**REQUIRED WORK**. Each line of the data that mentions the string "results" needs to be identified and copied.

** Opening MATERIAL TO PROCESS block **

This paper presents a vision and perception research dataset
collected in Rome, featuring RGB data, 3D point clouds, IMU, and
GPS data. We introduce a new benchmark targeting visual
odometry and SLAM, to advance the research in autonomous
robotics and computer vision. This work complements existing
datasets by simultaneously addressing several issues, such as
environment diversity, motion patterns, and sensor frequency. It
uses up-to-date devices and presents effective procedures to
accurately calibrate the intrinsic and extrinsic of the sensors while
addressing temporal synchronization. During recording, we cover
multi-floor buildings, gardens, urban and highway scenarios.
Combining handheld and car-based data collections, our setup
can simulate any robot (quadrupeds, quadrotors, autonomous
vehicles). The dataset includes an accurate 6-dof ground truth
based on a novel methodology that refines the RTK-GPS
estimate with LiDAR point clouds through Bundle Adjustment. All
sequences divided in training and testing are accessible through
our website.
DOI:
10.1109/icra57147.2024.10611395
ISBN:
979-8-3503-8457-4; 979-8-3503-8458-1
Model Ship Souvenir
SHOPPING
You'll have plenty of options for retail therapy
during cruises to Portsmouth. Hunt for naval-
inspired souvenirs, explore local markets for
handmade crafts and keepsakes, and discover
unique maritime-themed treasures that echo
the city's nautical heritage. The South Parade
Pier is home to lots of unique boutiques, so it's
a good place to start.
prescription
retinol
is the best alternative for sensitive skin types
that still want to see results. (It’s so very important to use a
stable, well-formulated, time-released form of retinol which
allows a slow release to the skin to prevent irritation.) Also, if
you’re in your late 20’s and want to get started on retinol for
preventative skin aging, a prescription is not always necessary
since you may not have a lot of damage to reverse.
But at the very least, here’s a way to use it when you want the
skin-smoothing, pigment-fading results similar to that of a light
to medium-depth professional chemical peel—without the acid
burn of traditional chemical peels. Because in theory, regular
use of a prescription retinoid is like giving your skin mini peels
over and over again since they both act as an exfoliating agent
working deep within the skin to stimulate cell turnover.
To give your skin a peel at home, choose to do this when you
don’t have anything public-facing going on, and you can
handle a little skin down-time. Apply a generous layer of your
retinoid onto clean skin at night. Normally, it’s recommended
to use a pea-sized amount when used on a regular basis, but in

** Closing MATERIAL TO PROCESS block **

**SOLUTION TO THIS PROBLEM**.
that still want to see results. (It’s so very important to use a
skin-smoothing, pigment-fading results similar to that of a light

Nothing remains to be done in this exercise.